- EXTRACTED INFORMATION:

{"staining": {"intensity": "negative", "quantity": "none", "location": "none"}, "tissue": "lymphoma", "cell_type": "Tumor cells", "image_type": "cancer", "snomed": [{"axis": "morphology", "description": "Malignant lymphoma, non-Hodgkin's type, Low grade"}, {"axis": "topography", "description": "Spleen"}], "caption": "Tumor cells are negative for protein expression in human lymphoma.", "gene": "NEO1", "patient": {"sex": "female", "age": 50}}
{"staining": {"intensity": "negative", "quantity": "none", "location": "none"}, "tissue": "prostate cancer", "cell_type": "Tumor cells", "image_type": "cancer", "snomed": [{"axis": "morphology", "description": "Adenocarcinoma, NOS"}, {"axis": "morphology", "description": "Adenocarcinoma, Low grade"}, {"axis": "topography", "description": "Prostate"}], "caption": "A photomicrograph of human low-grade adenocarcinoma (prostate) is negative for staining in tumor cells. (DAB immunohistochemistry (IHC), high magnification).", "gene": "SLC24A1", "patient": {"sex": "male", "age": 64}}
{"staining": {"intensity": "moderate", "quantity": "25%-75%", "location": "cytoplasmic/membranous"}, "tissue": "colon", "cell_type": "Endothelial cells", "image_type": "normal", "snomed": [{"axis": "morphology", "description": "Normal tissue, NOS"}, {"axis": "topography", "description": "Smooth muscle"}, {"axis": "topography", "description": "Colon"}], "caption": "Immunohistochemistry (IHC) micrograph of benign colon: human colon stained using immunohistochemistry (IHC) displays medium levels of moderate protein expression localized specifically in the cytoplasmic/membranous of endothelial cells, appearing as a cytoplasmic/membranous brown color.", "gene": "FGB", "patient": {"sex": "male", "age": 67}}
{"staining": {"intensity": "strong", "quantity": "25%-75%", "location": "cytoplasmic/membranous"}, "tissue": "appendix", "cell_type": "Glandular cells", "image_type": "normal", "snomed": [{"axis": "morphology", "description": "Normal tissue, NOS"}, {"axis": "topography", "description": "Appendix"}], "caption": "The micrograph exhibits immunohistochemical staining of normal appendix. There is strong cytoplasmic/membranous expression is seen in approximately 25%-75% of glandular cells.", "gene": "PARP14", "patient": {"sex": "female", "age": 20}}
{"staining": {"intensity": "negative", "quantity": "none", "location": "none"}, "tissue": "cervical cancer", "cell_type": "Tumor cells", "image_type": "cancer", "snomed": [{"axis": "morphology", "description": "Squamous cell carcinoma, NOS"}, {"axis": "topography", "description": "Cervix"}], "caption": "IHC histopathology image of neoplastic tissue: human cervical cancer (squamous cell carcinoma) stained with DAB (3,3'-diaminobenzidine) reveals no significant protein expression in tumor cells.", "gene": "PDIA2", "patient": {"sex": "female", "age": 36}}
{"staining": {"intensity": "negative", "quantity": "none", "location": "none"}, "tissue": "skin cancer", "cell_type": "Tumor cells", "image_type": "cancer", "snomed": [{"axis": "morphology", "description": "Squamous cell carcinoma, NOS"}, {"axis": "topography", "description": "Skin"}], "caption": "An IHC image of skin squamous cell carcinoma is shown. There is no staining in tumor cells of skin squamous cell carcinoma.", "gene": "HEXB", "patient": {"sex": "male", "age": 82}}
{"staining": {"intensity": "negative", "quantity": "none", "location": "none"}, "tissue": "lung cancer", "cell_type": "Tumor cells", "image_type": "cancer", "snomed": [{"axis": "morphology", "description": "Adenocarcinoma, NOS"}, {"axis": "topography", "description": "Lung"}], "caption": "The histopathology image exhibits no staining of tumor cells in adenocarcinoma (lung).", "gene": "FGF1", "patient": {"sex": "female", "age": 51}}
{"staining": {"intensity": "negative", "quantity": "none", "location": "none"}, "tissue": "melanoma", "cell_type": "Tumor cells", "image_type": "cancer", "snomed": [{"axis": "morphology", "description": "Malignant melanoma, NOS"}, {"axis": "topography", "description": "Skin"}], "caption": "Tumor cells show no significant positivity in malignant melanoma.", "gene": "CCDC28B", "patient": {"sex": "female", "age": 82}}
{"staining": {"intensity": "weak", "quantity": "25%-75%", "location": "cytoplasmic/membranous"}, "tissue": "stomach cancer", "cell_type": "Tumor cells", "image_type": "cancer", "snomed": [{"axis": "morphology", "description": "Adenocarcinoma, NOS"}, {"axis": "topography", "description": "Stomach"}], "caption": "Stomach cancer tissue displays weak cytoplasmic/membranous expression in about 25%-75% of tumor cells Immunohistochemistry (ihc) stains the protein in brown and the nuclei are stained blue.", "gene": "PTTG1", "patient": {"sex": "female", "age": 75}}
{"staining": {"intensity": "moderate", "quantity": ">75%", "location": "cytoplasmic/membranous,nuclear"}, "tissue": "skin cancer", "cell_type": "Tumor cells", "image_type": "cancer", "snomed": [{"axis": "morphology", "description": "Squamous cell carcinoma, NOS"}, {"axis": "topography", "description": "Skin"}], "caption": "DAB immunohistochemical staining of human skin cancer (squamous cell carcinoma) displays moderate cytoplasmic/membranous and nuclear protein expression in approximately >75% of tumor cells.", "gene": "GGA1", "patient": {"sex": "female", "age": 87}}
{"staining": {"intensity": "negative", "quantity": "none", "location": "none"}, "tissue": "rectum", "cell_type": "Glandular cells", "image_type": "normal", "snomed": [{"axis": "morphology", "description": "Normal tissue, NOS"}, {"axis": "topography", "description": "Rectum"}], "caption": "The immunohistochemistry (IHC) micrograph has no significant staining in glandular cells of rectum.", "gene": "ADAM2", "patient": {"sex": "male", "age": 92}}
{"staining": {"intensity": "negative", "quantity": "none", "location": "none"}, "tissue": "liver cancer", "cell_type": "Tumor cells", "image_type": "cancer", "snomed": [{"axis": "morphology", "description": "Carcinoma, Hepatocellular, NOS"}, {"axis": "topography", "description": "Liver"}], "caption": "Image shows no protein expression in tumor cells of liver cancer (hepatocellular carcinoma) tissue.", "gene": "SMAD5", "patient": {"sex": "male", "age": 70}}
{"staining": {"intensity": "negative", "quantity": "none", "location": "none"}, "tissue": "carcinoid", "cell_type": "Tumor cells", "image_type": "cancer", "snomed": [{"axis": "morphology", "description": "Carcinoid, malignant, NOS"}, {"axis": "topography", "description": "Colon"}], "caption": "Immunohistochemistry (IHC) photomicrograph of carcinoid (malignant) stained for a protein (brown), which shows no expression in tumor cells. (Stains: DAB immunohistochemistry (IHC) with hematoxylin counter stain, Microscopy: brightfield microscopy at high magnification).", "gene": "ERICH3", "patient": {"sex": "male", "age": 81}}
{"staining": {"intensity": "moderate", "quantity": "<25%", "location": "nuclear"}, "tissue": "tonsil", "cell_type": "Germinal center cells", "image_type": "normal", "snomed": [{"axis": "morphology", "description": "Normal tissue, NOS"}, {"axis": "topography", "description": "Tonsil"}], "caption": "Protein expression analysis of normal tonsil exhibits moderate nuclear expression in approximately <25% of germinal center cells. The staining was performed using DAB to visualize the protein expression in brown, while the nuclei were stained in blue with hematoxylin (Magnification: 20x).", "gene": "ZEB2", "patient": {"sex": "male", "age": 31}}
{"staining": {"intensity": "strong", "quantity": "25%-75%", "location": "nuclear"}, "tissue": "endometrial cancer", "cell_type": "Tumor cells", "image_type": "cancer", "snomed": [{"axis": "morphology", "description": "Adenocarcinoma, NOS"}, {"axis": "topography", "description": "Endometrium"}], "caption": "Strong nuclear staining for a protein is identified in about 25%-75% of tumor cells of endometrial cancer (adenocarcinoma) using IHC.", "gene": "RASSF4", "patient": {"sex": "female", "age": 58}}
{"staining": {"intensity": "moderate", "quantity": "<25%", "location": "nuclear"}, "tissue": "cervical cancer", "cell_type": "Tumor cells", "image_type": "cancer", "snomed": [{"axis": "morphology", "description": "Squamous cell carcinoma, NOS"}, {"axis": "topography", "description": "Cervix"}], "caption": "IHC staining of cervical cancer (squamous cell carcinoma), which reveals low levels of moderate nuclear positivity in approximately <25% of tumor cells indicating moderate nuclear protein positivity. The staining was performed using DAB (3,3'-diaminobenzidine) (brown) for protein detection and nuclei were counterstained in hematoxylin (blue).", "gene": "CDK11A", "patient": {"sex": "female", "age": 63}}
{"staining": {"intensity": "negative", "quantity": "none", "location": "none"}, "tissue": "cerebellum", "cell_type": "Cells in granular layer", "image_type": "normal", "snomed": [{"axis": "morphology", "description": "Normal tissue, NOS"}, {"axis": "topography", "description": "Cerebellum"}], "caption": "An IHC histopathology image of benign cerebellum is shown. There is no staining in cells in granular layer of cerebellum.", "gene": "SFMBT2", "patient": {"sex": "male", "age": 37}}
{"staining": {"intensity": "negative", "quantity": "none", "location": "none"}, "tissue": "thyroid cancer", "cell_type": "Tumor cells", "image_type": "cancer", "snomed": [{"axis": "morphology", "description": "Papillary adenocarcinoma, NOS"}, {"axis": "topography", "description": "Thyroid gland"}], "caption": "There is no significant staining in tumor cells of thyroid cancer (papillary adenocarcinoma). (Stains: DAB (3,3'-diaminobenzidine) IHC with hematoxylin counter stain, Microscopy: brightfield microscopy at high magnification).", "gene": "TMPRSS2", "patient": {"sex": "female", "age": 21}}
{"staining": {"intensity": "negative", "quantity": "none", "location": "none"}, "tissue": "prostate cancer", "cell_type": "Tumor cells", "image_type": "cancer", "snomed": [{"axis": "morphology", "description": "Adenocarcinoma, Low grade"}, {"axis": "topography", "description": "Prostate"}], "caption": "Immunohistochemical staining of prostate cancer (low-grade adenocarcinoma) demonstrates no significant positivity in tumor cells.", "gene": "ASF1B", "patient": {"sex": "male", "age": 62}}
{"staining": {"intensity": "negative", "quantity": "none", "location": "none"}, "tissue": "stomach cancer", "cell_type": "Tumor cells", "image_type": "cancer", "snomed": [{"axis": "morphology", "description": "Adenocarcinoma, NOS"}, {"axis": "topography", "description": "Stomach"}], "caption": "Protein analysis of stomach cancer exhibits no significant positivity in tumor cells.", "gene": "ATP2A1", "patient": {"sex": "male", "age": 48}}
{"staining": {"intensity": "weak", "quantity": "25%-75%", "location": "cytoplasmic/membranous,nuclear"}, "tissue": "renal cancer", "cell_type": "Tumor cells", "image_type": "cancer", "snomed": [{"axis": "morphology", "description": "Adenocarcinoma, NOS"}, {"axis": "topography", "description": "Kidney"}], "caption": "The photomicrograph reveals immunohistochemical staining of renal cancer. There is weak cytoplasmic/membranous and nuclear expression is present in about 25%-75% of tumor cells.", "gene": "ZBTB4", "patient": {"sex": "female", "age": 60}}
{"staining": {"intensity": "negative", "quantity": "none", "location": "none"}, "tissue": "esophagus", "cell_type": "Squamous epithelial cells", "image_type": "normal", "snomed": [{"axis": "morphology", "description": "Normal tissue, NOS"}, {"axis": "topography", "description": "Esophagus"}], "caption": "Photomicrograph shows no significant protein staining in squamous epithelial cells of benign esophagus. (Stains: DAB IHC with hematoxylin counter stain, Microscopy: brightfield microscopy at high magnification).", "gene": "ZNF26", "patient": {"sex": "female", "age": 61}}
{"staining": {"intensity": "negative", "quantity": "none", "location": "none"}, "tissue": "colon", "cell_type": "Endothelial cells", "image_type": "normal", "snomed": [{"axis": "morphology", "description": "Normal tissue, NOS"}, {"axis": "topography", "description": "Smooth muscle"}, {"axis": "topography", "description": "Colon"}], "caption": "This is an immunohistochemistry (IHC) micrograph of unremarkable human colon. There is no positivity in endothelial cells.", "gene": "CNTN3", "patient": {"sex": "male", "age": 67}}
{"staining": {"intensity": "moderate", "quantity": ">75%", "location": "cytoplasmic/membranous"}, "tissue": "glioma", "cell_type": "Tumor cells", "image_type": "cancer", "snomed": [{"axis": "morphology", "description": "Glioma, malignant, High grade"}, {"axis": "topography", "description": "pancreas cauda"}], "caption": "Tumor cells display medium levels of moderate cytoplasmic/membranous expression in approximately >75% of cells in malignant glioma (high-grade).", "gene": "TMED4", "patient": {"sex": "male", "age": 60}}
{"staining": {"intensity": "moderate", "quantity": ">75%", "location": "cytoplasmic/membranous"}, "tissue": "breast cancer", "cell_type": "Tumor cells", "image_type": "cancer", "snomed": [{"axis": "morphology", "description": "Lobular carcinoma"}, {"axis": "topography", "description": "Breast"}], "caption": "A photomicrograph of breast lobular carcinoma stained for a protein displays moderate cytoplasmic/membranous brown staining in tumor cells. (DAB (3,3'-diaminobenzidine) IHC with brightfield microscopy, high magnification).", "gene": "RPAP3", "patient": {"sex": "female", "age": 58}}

- WHAT IS EXPECTED: Copy out the lines above with "shown" in them.

- REPLY TO THE EXERCISE:
{"staining": {"intensity": "negative", "quantity": "none", "location": "none"}, "tissue": "skin cancer", "cell_type": "Tumor cells", "image_type": "cancer", "snomed": [{"axis": "morphology", "description": "Squamous cell carcinoma, NOS"}, {"axis": "topography", "description": "Skin"}], "caption": "An IHC image of skin squamous cell carcinoma is shown. There is no staining in tumor cells of skin squamous cell carcinoma.", "gene": "HEXB", "patient": {"sex": "male", "age": 82}}
{"staining": {"intensity": "negative", "quantity": "none", "location": "none"}, "tissue": "cerebellum", "cell_type": "Cells in granular layer", "image_type": "normal", "snomed": [{"axis": "morphology", "description": "Normal tissue, NOS"}, {"axis": "topography", "description": "Cerebellum"}], "caption": "An IHC histopathology image of benign cerebellum is shown. There is no staining in cells in granular layer of cerebellum.", "gene": "SFMBT2", "patient": {"sex": "male", "age": 37}}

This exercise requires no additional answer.